Dataset records
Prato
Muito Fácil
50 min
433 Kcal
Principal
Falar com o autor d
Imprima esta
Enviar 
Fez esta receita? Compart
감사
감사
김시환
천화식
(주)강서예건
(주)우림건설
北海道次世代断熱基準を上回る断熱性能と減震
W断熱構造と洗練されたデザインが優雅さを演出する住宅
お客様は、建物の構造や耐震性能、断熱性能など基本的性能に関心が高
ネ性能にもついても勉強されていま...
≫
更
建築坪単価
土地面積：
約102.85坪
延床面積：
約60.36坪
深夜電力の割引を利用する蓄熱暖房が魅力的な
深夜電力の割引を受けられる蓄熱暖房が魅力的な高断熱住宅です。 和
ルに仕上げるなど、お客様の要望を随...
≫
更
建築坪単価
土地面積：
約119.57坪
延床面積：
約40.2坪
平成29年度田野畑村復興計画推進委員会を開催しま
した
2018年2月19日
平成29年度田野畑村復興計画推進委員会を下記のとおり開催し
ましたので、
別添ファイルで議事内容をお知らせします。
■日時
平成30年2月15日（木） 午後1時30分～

What is being asked | Express each line of the data above as a row of a Markdown table with two columns, Row and Line text. Number the rows in order, omit any blank lines, and include every record.

Response to this exercise |
| Row | Line text |
|---|---|
| 1 | Prato |
| 2 | Muito Fácil |
| 3 | 50 min |
| 4 | 433 Kcal |
| 5 | Principal |
| 6 | Falar com o autor d |
| 7 | Imprima esta |
| 8 | Enviar  |
| 9 | Fez esta receita? Compart |
| 10 | 감사 |
| 11 | 감사 |
| 12 | 김시환 |
| 13 | 천화식 |
| 14 | (주)강서예건 |
| 15 | (주)우림건설 |
| 16 | 北海道次世代断熱基準を上回る断熱性能と減震 |
| 17 | W断熱構造と洗練されたデザインが優雅さを演出する住宅 |
| 18 | お客様は、建物の構造や耐震性能、断熱性能など基本的性能に関心が高 |
| 19 | ネ性能にもついても勉強されていま... |
| 20 | ≫ |
| 21 | 更 |
| 22 | 建築坪単価 |
| 23 | 土地面積： |
| 24 | 約102.85坪 |
| 25 | 延床面積： |
| 26 | 約60.36坪 |
| 27 | 深夜電力の割引を利用する蓄熱暖房が魅力的な |
| 28 | 深夜電力の割引を受けられる蓄熱暖房が魅力的な高断熱住宅です。 和 |
| 29 | ルに仕上げるなど、お客様の要望を随... |
| 30 | ≫ |
| 31 | 更 |
| 32 | 建築坪単価 |
| 33 | 土地面積： |
| 34 | 約119.57坪 |
| 35 | 延床面積： |
| 36 | 約40.2坪 |
| 37 | 平成29年度田野畑村復興計画推進委員会を開催しま |
| 38 | した |
| 39 | 2018年2月19日 |
| 40 | 平成29年度田野畑村復興計画推進委員会を下記のとおり開催し |
| 41 | ましたので、 |
| 42 | 別添ファイルで議事内容をお知らせします。 |
| 43 | ■日時 |
| 44 | 平成30年2月15日（木） 午後1時30分～ |